Climate finance was never meant to be top-down. Yet decades into global climate negotiations, the majority of resources still flow through international intermediaries, rarely reaching the grassroots. The International Rescue Committee notes that, while 17 conflict-affected countries account for 71% of global humanitarian needs, they receive only a fraction of climate finance — even though they contribute just 3.5% of global emissions.
What’s worse: many of the financial tools we use today weren’t built for equity. They reward scale, not social impact. Efficiency, not justice.
Imagine a world where climate finance didn’t just flow — but it flowed fairly. Where capital didn’t bypass communities but was built from them. That’s where gender-responsive budgeting comes in. More than a technical fix, it’s a strategic shift: one that embeds equity directly into how governments and donors plan and spend money. According to the United Nations Development Programme, gender-responsive budgeting helps allocate resources to the people and priorities that need them most — especially in health, agriculture, and disaster risk. The Commonwealth Secretariat further emphasizes that gender-responsive climate finance is essential for effective adaptation and resilience yet remains severely underfunded.
Climate finance was never meant to be top-down.
Then there’s blended finance — a mix of public, private, and philanthropic capital used to de-risk investments in high-need, low-trust environments. The World Economic Forum calls it “essential” for unlocking climate solutions in places where traditional finance won’t go. The Climate Finance Lab highlights that, while blended finance and innovation have catalyzed promising models, scaling these solutions requires overcoming regulatory barriers and building local capacity.
One country is already rewriting the rules. Barbados’s Bridgetown Initiative is a bold call to redesign global finance so that small island and climate-vulnerable states aren’t left behind. It pushes for debt-for-climate swaps, restructured concessional financing, and emergency liquidity that empowers countries — not burdens them. It’s more than policy. It’s proof that frontline leadership can shape the future of finance — if we listen. However, ongoing debates about implementation and scalability show that global reform must be matched by practical support for local actors.
Right now, too many decisions about climate finance are made without the people it claims to serve. But there’s another way.

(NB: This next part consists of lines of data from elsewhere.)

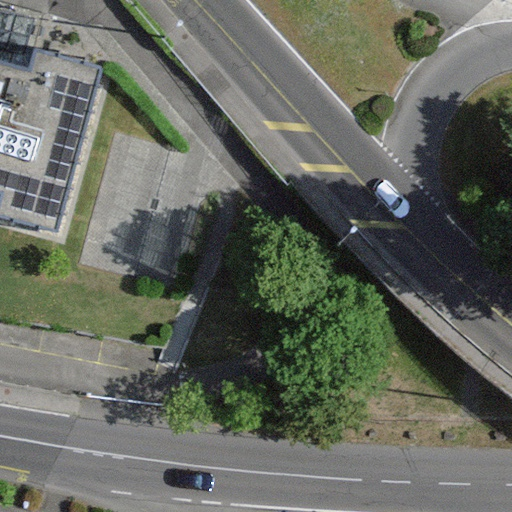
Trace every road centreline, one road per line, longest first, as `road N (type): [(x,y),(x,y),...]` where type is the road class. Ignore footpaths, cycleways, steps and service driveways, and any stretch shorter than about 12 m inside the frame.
road 1 (secondary): [(137,463),(511,485)]
road 2 (primary): [(202,0),(420,233)]
road 3 (primary): [(511,47),(460,69),(431,110),(420,233)]
road 4 (secondary): [(0,434),(137,463)]
road 5 (primary): [(420,233),(511,320)]
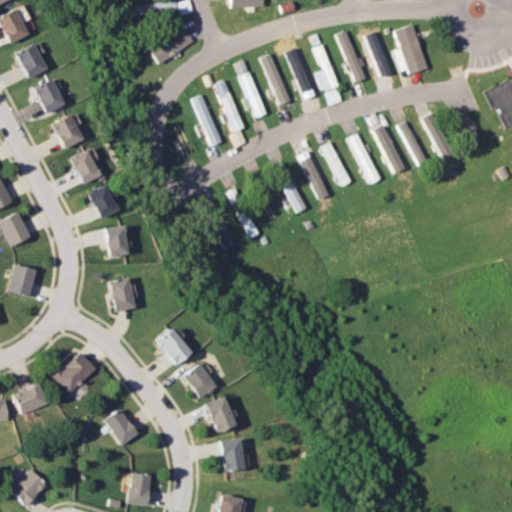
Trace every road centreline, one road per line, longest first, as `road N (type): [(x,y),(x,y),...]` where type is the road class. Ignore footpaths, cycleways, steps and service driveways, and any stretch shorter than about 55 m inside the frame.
road 1 (residential): [(178,186),(163,177),(156,141),(173,86),(200,57),(289,17),(357,5),(457,5)]
road 2 (residential): [(178,186),(319,113),(466,89)]
road 3 (residential): [(180,511),(184,471),(175,434),(137,375),(59,305)]
road 4 (residential): [(0,107),(67,235),(73,277),(59,305)]
road 5 (residential): [(501,7),(498,0),(457,5),(458,18),(484,31),(501,7)]
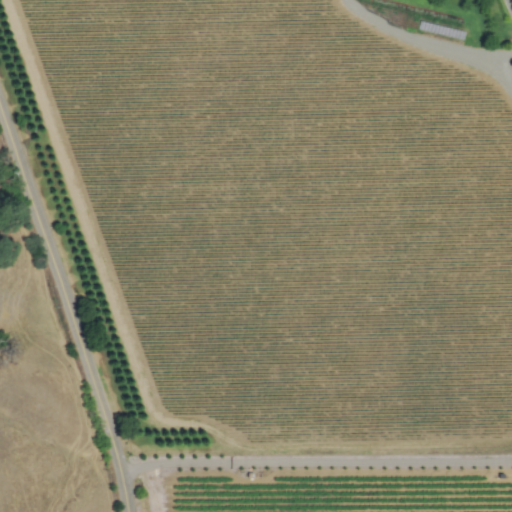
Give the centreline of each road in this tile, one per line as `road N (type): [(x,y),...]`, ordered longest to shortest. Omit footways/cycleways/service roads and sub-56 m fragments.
road 1 (residential): [(130,511),(117,438),(0,100)]
road 2 (residential): [(124,475),(165,467),(511,464)]
road 3 (residential): [(349,0),(402,39),(511,91)]
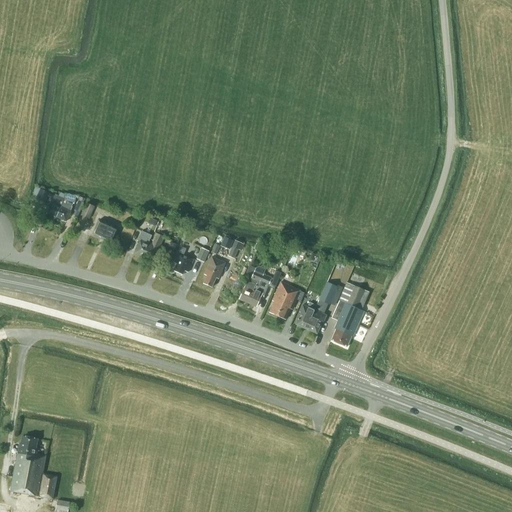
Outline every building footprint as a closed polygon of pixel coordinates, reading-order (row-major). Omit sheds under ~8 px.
[(35,186),(33,197),(40,199),(42,187),(35,186)] [(50,202),(46,213),(56,217),(63,202),(64,198),(55,194),(51,202),(50,202)] [(67,199),(66,204),(63,202),(56,217),(65,221),(71,207),(73,202),(67,199)] [(80,212),(84,203),(78,201),(75,210),(80,212)] [(94,206),(86,203),(81,215),(89,219),(94,206)] [(92,235),(111,243),(117,229),(99,220),(92,235)] [(144,257),(151,242),(149,241),(152,235),(142,230),(138,239),(140,240),(134,253),(144,257)] [(151,242),(144,257),(155,262),(162,247),(159,246),(163,237),(155,233),(151,242)] [(234,258),(238,249),(238,248),(241,250),(243,244),(235,240),(232,246),(228,256),(234,258)] [(217,254),(221,245),(215,243),(212,251),(217,254)] [(178,253),(177,253),(174,262),(176,263),(173,270),(182,275),(184,271),(188,272),(193,260),(183,256),(186,249),(181,247),(178,253)] [(208,251),(202,248),(197,259),(204,262),(208,251)] [(219,279),(225,263),(211,257),(203,274),(206,275),(202,283),(212,287),(216,278),(219,279)] [(247,281),(239,299),(247,303),(255,285),(257,286),(264,268),(259,266),(255,268),(249,265),(244,276),(252,279),(250,283),(247,281)] [(255,285),(247,303),(256,307),(261,295),(263,296),(268,286),(274,289),(281,273),(275,271),(272,278),(263,274),(266,269),(264,268),(257,286),(255,285)] [(335,330),(331,340),(346,346),(351,336),(352,337),(363,312),(361,311),(369,292),(347,280),(331,318),(337,321),(334,329),(335,330)] [(274,300),(269,312),(285,319),(290,308),(292,309),(300,291),(280,282),(273,300),(274,300)] [(295,324),(316,333),(322,321),(323,322),(325,316),(323,315),(327,304),(328,305),(336,288),(326,283),(317,306),(309,303),(307,307),(302,305),(299,313),(300,313),(295,324)] [(18,453),(10,490),(38,496),(38,497),(53,500),(57,476),(43,473),(46,456),(35,453),(37,439),(23,437),(22,443),(21,443),(19,453),(18,453)] [(57,500),(55,510),(54,511),(67,511),(68,511),(70,502),(57,500)]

Mechanisms like the Adaptation Fund’s Direct Access allow developing countries to bypass intermediaries and implement solutions tailored to their realities. These tools prove that when local leaders control the purse strings, climate action gets smarter, faster, and more sustainable. For example, anticipatory cash programs in conflict-affected regions like Nigeria have demonstrated that direct, timely finance can build resilience and reduce hunger.
And investors? They’re not off the hook. In a world racing to meet the Sustainable Development Goals — particularly SDG 13 (Climate Action), SDG 5 (Gender Equality), and SDG 10 (Reduced Inequalities) — impact investing is no longer a niche. It’s a necessity. Recent research shows that while climate impact investing can reduce emissions by raising the cost of capital for polluters, its effectiveness is limited by the current scale of such investments. Capital should do more than grow. It should transform.
To be clear, this is not about charity. It’s about co-creation. It’s about seeing women, youth, and marginalized communities not as beneficiaries but as builders. As fund designers. As co-investors in the future.
It’s time to shift from volume-driven finance to value-driven impact. To recognize that resilience doesn’t trickle down — it rises from places that are too often invisible on the balance sheet.
The question is no longer, “Can we afford to fund them?” The real question is, “Can we afford not to?”